OpenAI is actively exploring alternatives to Nvidia’s artificial intelligence chips due to dissatisfaction with their performance in specific high-speed tasks. While Nvidia remains the primary provider for most of the startup’s operations, OpenAI is seeking new hardware to improve the speed of user interactions within its ChatGPT and Codex platforms.
This shift in strategy focuses on the “inference” phase of AI, where a trained model generates responses to user prompts. According to eight sources familiar with the matter, OpenAI has been evaluating different hardware options since last year to address these concerns.
Performance Concerns in AI Inference
OpenAI’s dissatisfaction stems from the speed at which current Nvidia hardware delivers responses for specialized tasks. These include software development and instances where AI interacts directly with other software. The company is specifically looking for hardware that can eventually handle approximately 10% of its total inference computing requirements.
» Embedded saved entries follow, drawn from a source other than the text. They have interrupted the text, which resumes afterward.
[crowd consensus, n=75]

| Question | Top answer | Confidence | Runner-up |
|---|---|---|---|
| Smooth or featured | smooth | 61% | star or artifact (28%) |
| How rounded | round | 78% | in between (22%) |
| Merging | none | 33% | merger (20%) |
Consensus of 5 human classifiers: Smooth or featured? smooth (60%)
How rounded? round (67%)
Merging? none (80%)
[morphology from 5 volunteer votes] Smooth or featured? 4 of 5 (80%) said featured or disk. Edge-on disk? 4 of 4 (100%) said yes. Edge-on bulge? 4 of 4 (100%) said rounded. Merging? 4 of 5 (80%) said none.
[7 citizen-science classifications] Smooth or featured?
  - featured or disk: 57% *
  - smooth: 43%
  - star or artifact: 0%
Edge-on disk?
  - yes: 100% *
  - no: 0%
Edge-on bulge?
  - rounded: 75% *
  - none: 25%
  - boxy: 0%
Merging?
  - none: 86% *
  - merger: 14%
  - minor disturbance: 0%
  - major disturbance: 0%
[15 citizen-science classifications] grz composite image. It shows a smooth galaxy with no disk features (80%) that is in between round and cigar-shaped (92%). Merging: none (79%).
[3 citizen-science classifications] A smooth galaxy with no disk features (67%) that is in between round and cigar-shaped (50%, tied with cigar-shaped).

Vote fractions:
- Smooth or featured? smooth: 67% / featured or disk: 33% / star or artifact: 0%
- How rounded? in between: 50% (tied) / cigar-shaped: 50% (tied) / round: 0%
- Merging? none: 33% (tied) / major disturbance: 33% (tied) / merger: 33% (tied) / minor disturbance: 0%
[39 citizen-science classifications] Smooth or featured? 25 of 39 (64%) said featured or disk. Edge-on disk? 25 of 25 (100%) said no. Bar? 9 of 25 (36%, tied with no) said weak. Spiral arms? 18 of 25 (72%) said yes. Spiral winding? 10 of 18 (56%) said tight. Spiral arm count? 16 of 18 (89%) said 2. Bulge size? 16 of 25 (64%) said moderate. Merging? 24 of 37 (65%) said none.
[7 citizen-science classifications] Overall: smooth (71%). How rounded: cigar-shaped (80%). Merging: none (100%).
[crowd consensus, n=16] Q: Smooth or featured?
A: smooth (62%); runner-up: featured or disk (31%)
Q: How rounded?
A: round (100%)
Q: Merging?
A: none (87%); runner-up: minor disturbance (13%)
A primary technical hurdle involves how chips handle memory. Nvidia’s graphics processing units (GPUs) typically rely on external memory, which creates latency as data is retrieved during the inference process. In contrast, OpenAI is searching for chips with high levels of embedded memory, known as SRAM. By integrating more memory directly onto the silicon, chips can process data much faster, which is critical for maintaining a smooth user experience as millions of people use AI bots simultaneously.
Impact on Coding Tools and User Experience
The performance issues have been particularly noticeable in Codex, OpenAI’s tool for generating computer code. Internal staff have reportedly attributed some of the limitations of Codex to the GPU-based technology provided by Nvidia. OpenAI CEO Sam Altman recently noted that speed is a top priority for customers using coding models, even if it is less critical for casual users of the standard ChatGPT app.
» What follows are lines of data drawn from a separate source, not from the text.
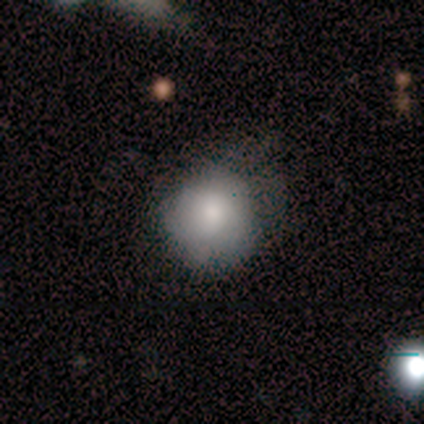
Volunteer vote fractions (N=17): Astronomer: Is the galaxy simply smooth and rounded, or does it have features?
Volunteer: smooth — 88%.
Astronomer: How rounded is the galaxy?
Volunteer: round — 80%.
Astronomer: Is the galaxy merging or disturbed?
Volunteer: none — 53% (runner-up: minor disturbance, 35%).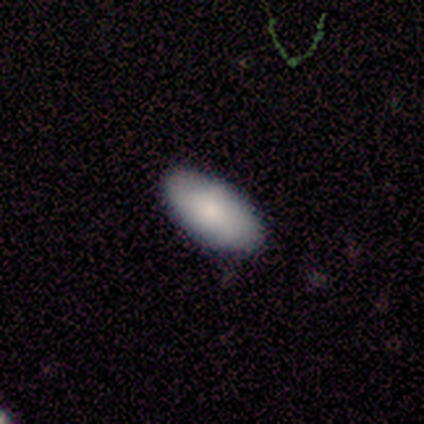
A smooth galaxy with no disk features (100%) that is in between round and cigar-shaped (100%).

Vote fractions:
- Smooth or featured? smooth: 100% / featured or disk: 0% / star or artifact: 0%
- How rounded? in between: 100% / round: 0% / cigar-shaped: 0%
- Merging? none: 83% / minor disturbance: 17% / major disturbance: 0% / merger: 0%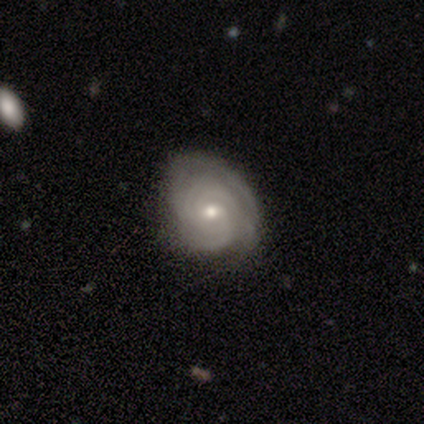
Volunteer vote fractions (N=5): This appears to be a featured or disk galaxy (80%) with no bar (75%), 3 (75%) tight (75%) spiral arms (100%) and a moderate central bulge (75%). Merging: none (75%).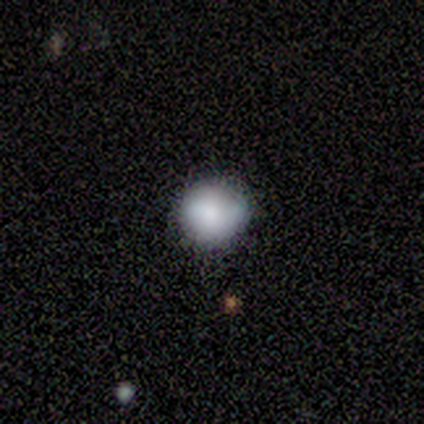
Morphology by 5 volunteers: Smooth or featured?
  - smooth: 100% *
  - featured or disk: 0%
  - star or artifact: 0%
How rounded?
  - round: 100% *
  - in between: 0%
  - cigar-shaped: 0%
Merging?
  - none: 80% *
  - minor disturbance: 20%
  - major disturbance: 0%
  - merger: 0%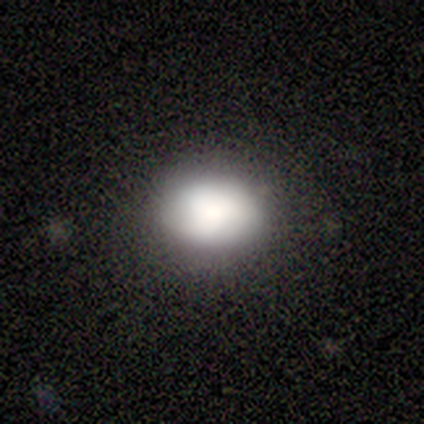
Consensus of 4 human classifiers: Smooth or featured: smooth — 75% (featured or disk — 25%)
How rounded: in between — 67% (round — 33%)
Merging: none — 75% (minor disturbance — 25%)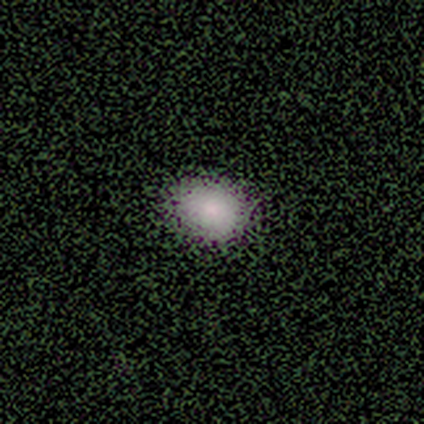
A smooth galaxy with no disk features (67%) that is in between round and cigar-shaped (100%). Merging: none (100%).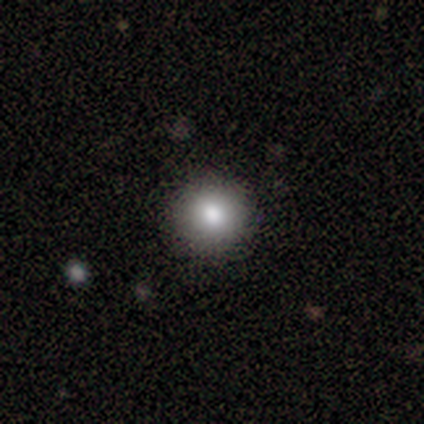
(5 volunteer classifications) A smooth galaxy with no disk features (60%) that is round (100%). Merging: none (100%).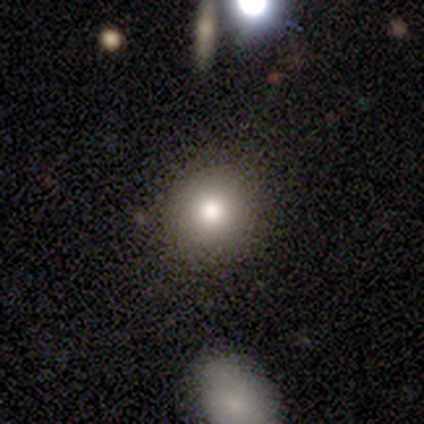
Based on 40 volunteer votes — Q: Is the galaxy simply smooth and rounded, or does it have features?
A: smooth — 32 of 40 (80%).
To address these speed requirements, OpenAI has already taken steps to diversify its hardware. The company recently announced a commercial partnership with Cerebras, a startup that develops specialized chips with high SRAM levels. OpenAI has also considered hardware from Groq, though those discussions reportedly stalled after Nvidia entered its own licensing agreement with that firm.
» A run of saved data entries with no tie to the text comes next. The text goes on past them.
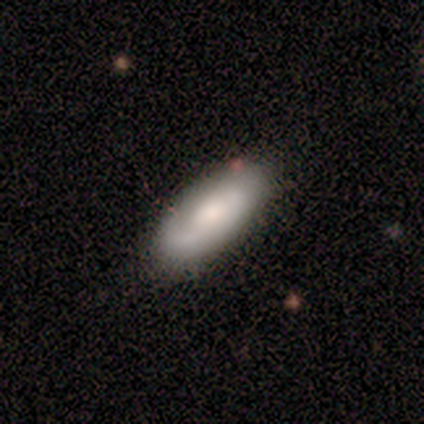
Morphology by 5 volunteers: Smooth or featured: smooth — 60% (featured or disk — 40%)
How rounded: in between — 100%
Merging: none — 60% (minor disturbance — 40%)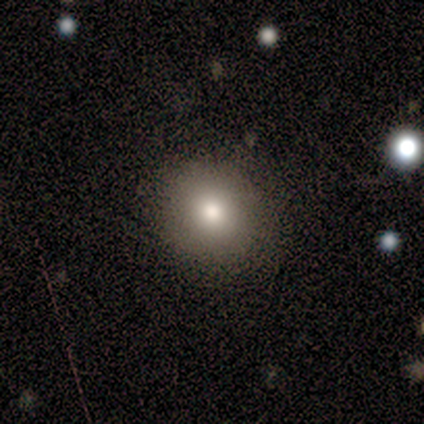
smooth_or_featured: star or artifact (p=0.60) [alt: smooth p=0.40]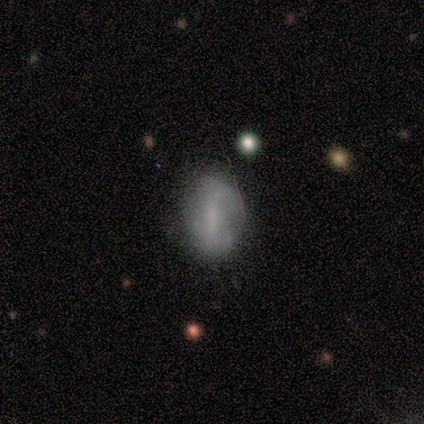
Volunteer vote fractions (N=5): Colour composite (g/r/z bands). It shows a smooth galaxy with no disk features (80%) that is in between round and cigar-shaped (75%). Merging: none (60%).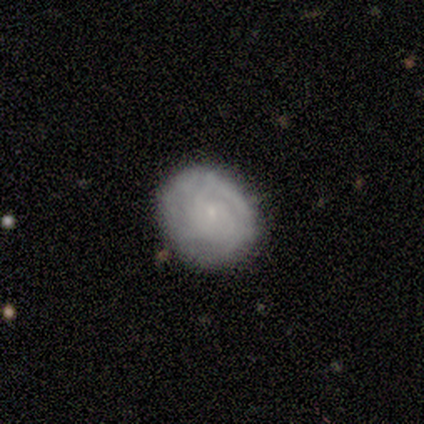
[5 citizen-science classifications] Q: Smooth or featured?
A: smooth (60%); runner-up: featured or disk (40%)
Q: How rounded?
A: round (100%)
Q: Merging?
A: none (60%); runner-up: minor disturbance (40%)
Shifting Dynamics in the AI Chip Market
The search for alternatives comes at a delicate time for the relationship between the two AI industry leaders. OpenAI and Nvidia have been in long-running investment talks, with Nvidia previously indicating plans to invest up to $100 billion in the startup. However, these negotiations have extended for months longer than expected as OpenAI continues to sign deals with rival chipmakers, including AMD.
Despite the search for alternatives, OpenAI executives have defended their ongoing partnership with Nvidia. A company representative stated that Nvidia still provides the best performance per dollar for most inference tasks. Nevertheless, the move toward custom and specialized hardware mirrors strategies used by other tech giants like Google, Amazon, and Meta, all of which have developed proprietary chips to manage their growing AI workloads.